Highlights of Findings

Although a majority (70%) of Americans recall without prompting that freedom of speech is one of the rights contained in the First Amendment, recall of the other freedoms drops off very quickly from there.

  • Only one-fourth mentioned freedom of religion, and one in ten mentioned freedom of the press or freedom of assembly. Freedom to petition the government over grievances was mentioned by just 1 percent.
  • Although 72% were able to name at least one of these rights correctly, this fell to only 28% who could name two or more, only 8% who could name three or more, only 2 percent who could name four or five. Remarkably, only one person of the 1,000 interviewed was able to correctly name all five freedoms.
  • Given a list of freedoms Americans enjoy, most were able to recognize freedom of religion and freedom to criticize the government as First Amendment rights.
  • About one in ten incorrectly mentioned the right to bear arms as a First Amendment Freedom. In actuality, this right is protected by the Second Amendment.
  • A majority also incorrectly said the right to vote and the right to trial by jury were guaranteed by the First Amendment.
  • Other rights that more than one-third believes come from the First Amendment include right to own a gun, the right to an attorney, the right against self incrimination, the right of women to vote and the right to a public education.
  • About one in five say the right to own and raise pets and the right to drive a car are First Amendment rights as well.
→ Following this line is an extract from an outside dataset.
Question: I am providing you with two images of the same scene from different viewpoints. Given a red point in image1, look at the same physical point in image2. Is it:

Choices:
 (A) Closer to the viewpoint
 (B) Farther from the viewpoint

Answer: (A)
  • Although unaided recall of the five First Amendment freedoms drops off quickly after freedom of speech, this is not the case for some aspects of popular culture. The TV cartoon show The Simpsons has five main characters that Americans remember much more readily. While only one in a thousand were able to name all five freedoms contained in the First Amendment, one out of five Americans can name all five of the Simpson characters.
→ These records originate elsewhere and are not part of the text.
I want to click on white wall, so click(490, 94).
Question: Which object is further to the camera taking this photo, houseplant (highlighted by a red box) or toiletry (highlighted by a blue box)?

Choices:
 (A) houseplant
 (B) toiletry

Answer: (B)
  • More than half (52%) of Americans can name at least two characters from The Simpsons, while only about half that number (28%) can think of two or more First Amendment freedoms.
  • Americans are also more likely to remember which ad slogan belongs to which brand. When read five popular ad slogans, three-fourths (74%) of Americans were able to correctly recall the brands connected with at least two of these, compared to 28% who could name two or more freedoms. One-fourth of Americans could identify the brand of four or more of these slogans, compared to only 1% who could name at least four of the five freedoms.
  • Americans are also much more likely to be able to name the three judges on the popular TV program American Idol than First Amendment freedoms. Although almost half could name none, a majority (54%) could name at least one, 41% could name two, and one-fourth could name all three.

Obviously, First Amendment rights are not entertainment, and they are not as highly visible as some elements of popular culture. Americans often come face-to-face with First Amendment freedoms in one form or another every day - even though we may not recognize them as such. While the objectives of the McCormick Tribune Freedom Museum are to encourage Americans to understand these freedoms, debate their application and recognize their cost and value, knowing what they are is a prerequisite for this discussion.